We are sidetracked on whether points alone or some complex feedback measure is better (i.e., huge variety of badges in SO; complex way of getting and losing karma).
There's something more crucial.
I've been thinking about this for a while.
It's the distinction between fact and opinion.
On the web, it'd be mighty useful to be able to tell them apart. And assign a credibilty value to *anything*. Otherwise, we are at risk of being manipulated.
Back on topic of So vs. DC...
When you have fact-like info, I think SO interface is better.
Example: "how do i change font size in eclipse?"
This can be easily tested to see if it works.
Now we all know and love that not all the content here is facts, but opinions. Same on stackOverflow! and it was designed for factual stuff.
Example: "what is the best [foo]?"
Here we are in opinion territory.
Q1: Can humans distinguish between fact and opinion easily? Do they? My gut feeling if that we take advice -even for big decisions- on things that have very little relation to facts or empirical evidence _most of the time_.
Q2: Could machines be trained to make this distinction?
Q3: How about a mix of human and machine?
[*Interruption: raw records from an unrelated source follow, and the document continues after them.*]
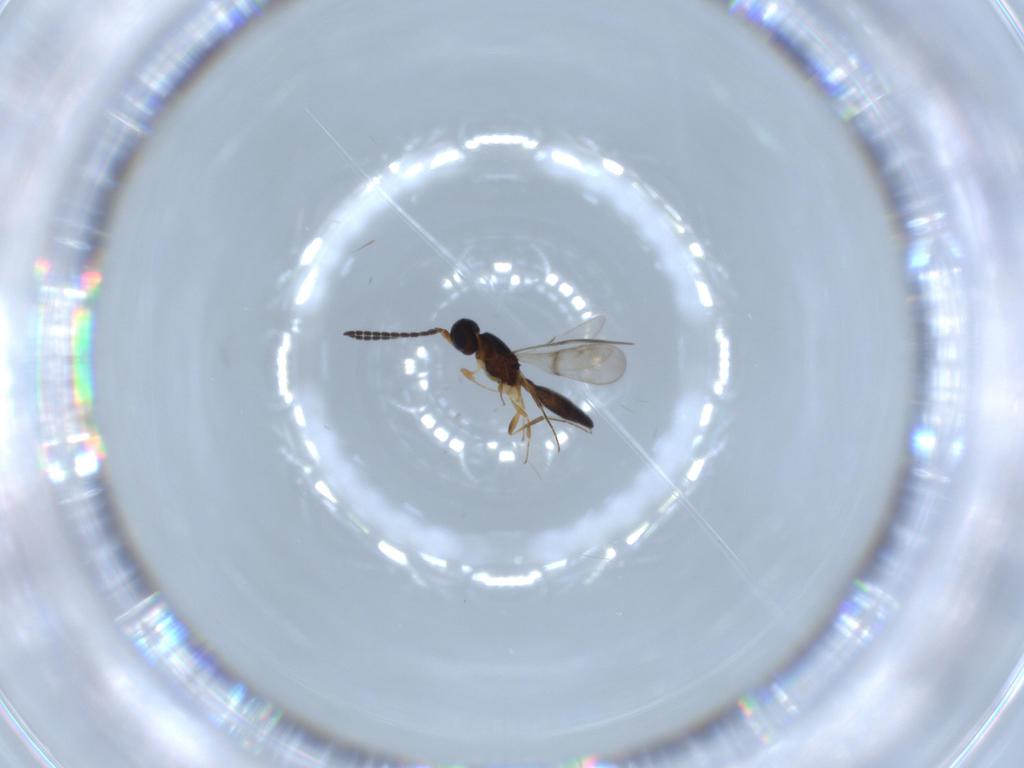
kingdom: Animalia
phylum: Arthropoda
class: Insecta
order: Hymenoptera
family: Scelionidae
Q4: Could this be done at web scale?
Q5: Would the system be trustable and reliable enough to have reference value? i.e., can it be gamed? Example: Running shoes. There's a XX billion industry on top of them. However, nobody has shown any effect of expensive shoes getting less injuries to people.
What I'm thinking is really not practical because the marketing depts of the world, who implicitly run the media
would tag together and stop this system from being successful.
Game1: next time you see a sentence that is likely to influence your behavior, ask yourself: "How do I know what this is saying is true?".
Game2: Try to assign a trust value to each sentence on any random paragraph. Prepare to be amazed.